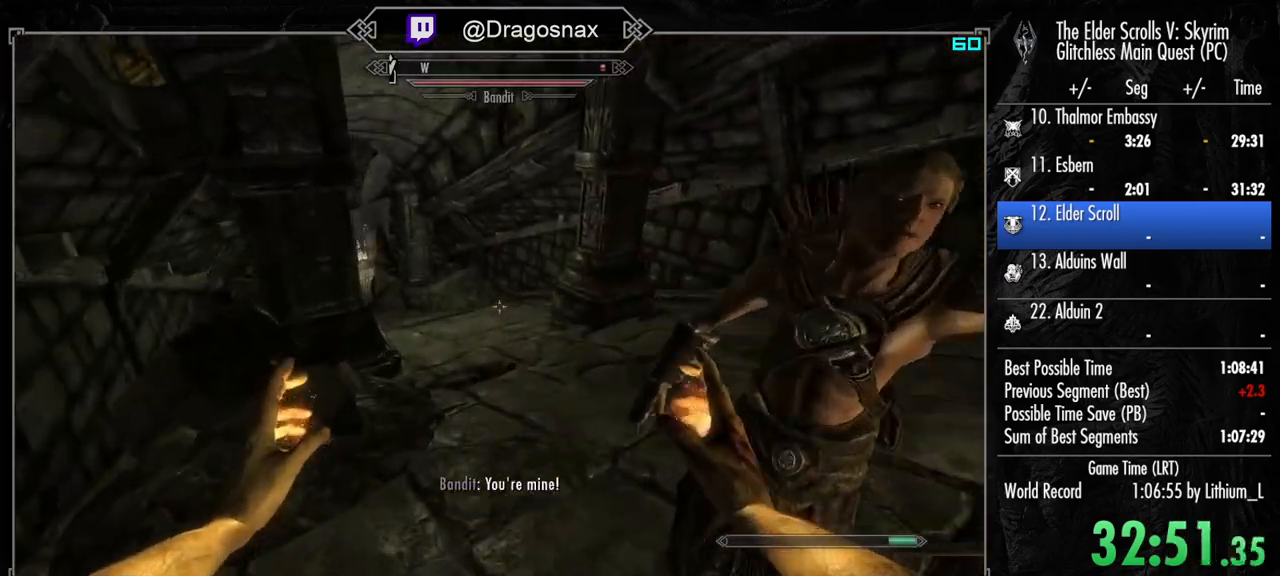
{"keys": ["shift", "w"], "mouse": [], "mouse_move": "left", "events": []}
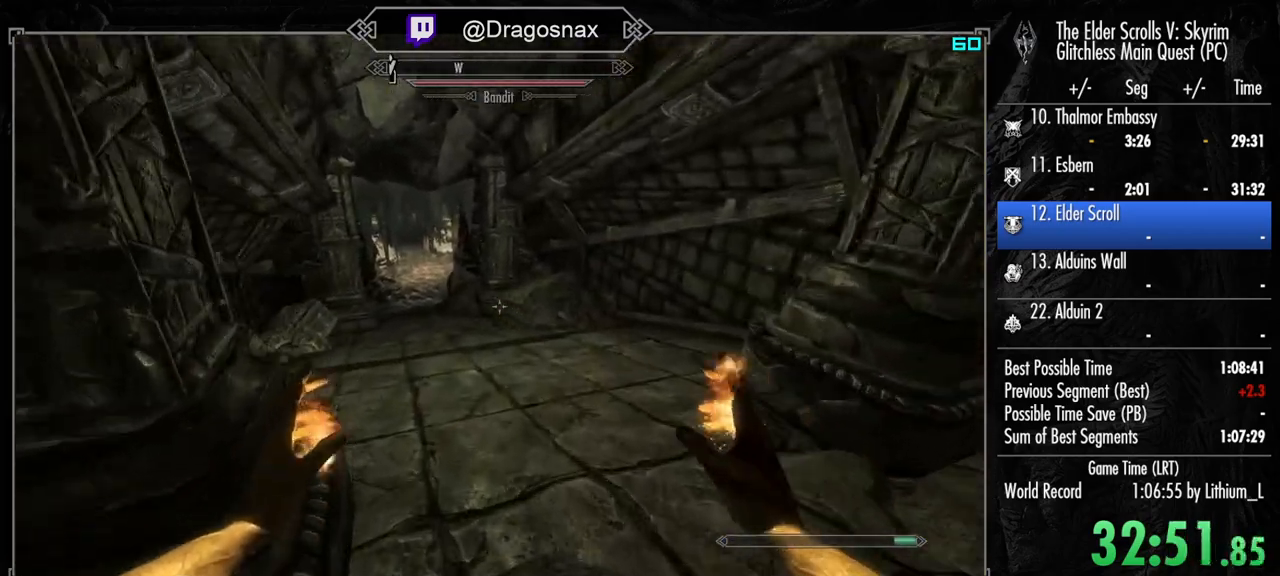
{"keys": ["shift", "w"], "mouse": [], "mouse_move": "left", "events": []}
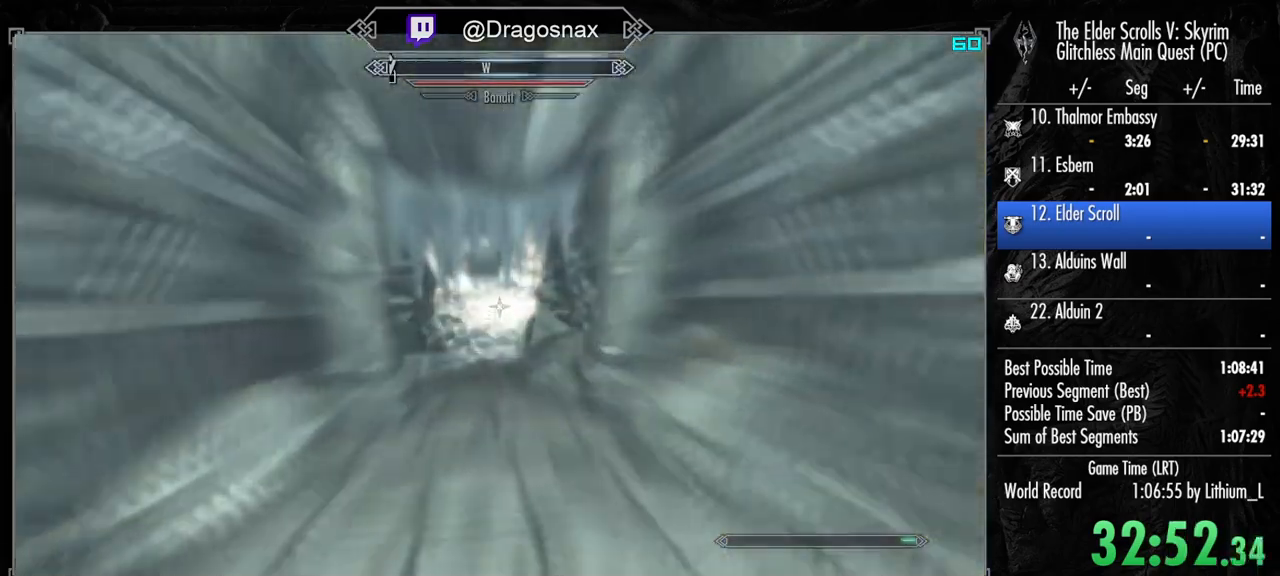
{"keys": ["shift", "w"], "mouse": [], "mouse_move": "up-left", "events": []}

What to produce:
Could you reproduce the listing above word for word while leaving out its pictures?

Your solution:
{"keys": ["shift", "w"], "mouse": [], "mouse_move": "left", "events": []}
{"keys": ["shift", "w"], "mouse": [], "mouse_move": "left", "events": []}
{"keys": ["shift", "w"], "mouse": [], "mouse_move": "up-left", "events": []}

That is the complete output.